Once A Liar (Always A Fake)
いきなりの低音スクリームでメタルコアっぽさを強調して、すぐさまクリーンvoを投入してエモく変化。メタルコアっぽかったのは最初と最後だけでした(笑。まぁ、その落差がステキなバンドなんですけど。

 

Follow My Voice
シリアス系シンセコア楽曲。ちょっとThis Romantic Tragedyっぽくもある。このアルバムで一番いいのはコレかな。全体的にメロディが切ないけど、サビメロはもっと切なくなるのがいいんだよね。

 

One Kiss
ポストハードコアだね、これは。こういった叙情性のある楽曲は大好きだ。In Fear And Faithからスクリームを抜いてアッサリと仕上げるとこんな感じかも。てか、マジでスクリームの出番ほとんど無しww

"アレンジの勝利"といったサウンドなので即効性は非常に高い。

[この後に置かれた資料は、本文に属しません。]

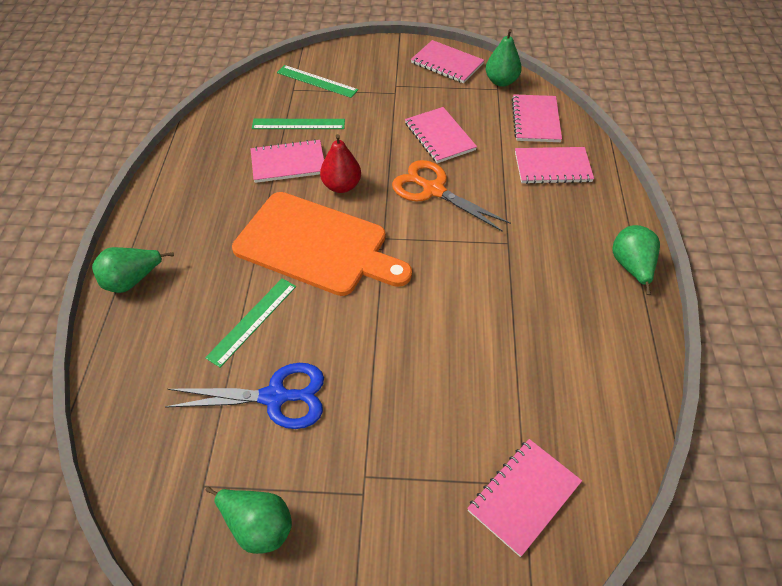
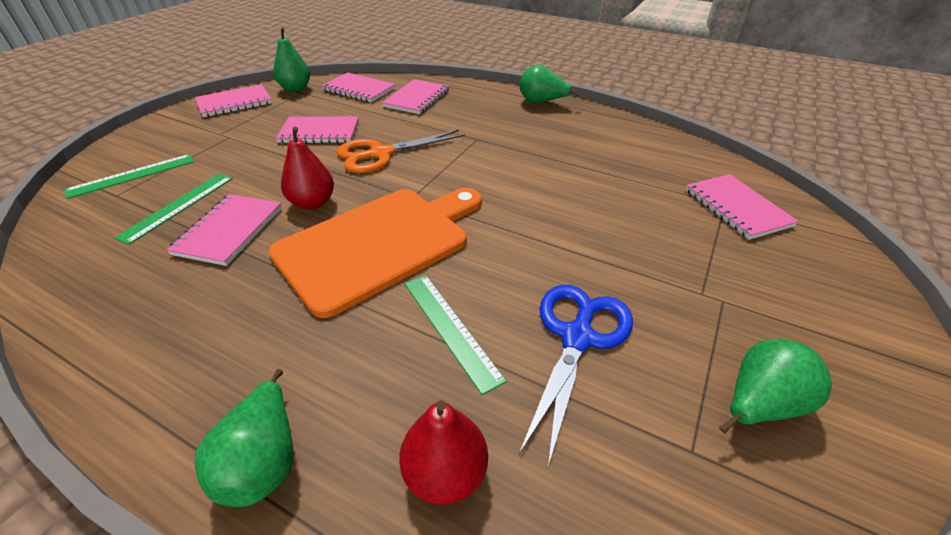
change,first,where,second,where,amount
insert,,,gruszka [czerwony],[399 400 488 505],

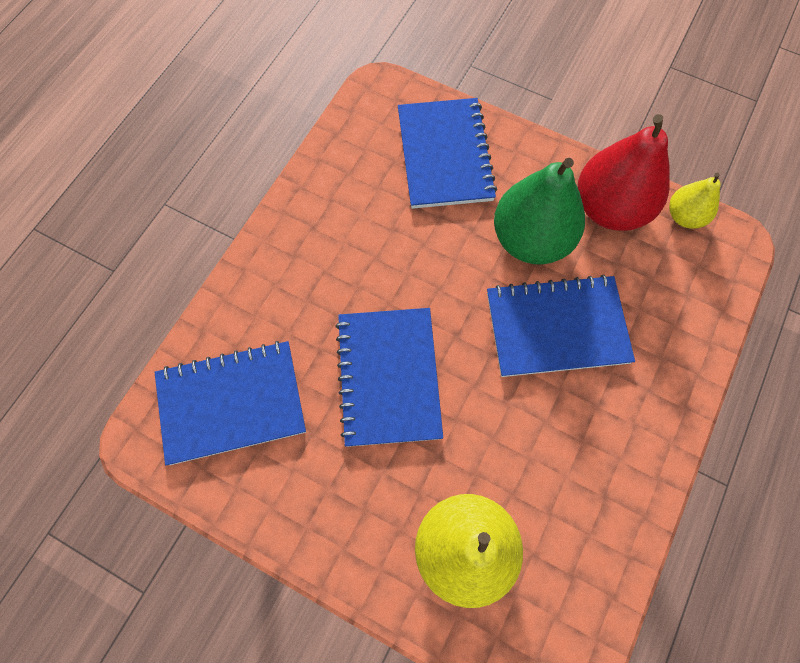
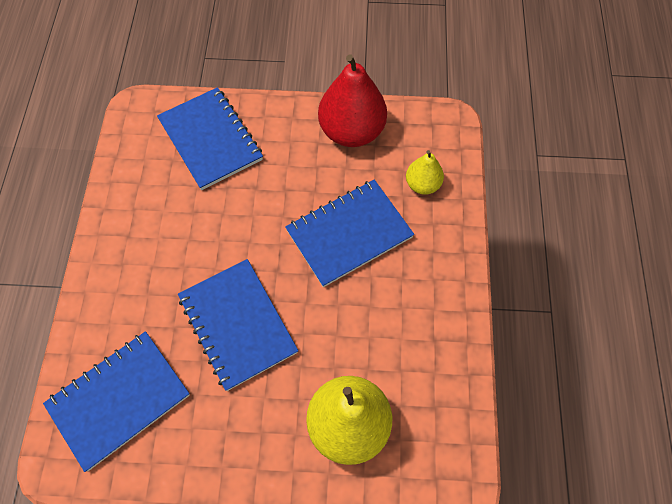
change,first,where,second,where,amount
delete,gruszka [zielony],[494 158 585 265],,,
move,gruszka [żółty],[669 173 721 229],,[406 150 444 195],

反面、「いいアルバムだよね」で終わってしまうような"何か"物足りない感が出てしまうのも事実で、その"何か"という部分が"推しのポイント"的な突き抜けるものがないんだよね。中途半端とは少し違って、サウンド的にバランスが良すぎるせいか聴かせどころがどこなのか見えづらい。よくレビュー的に言われる"フックが無い"、というやつなのかな。
Attack Attack!やAsking Alexandriあたりの音楽を探しているならこのアルバムが正にそれですね。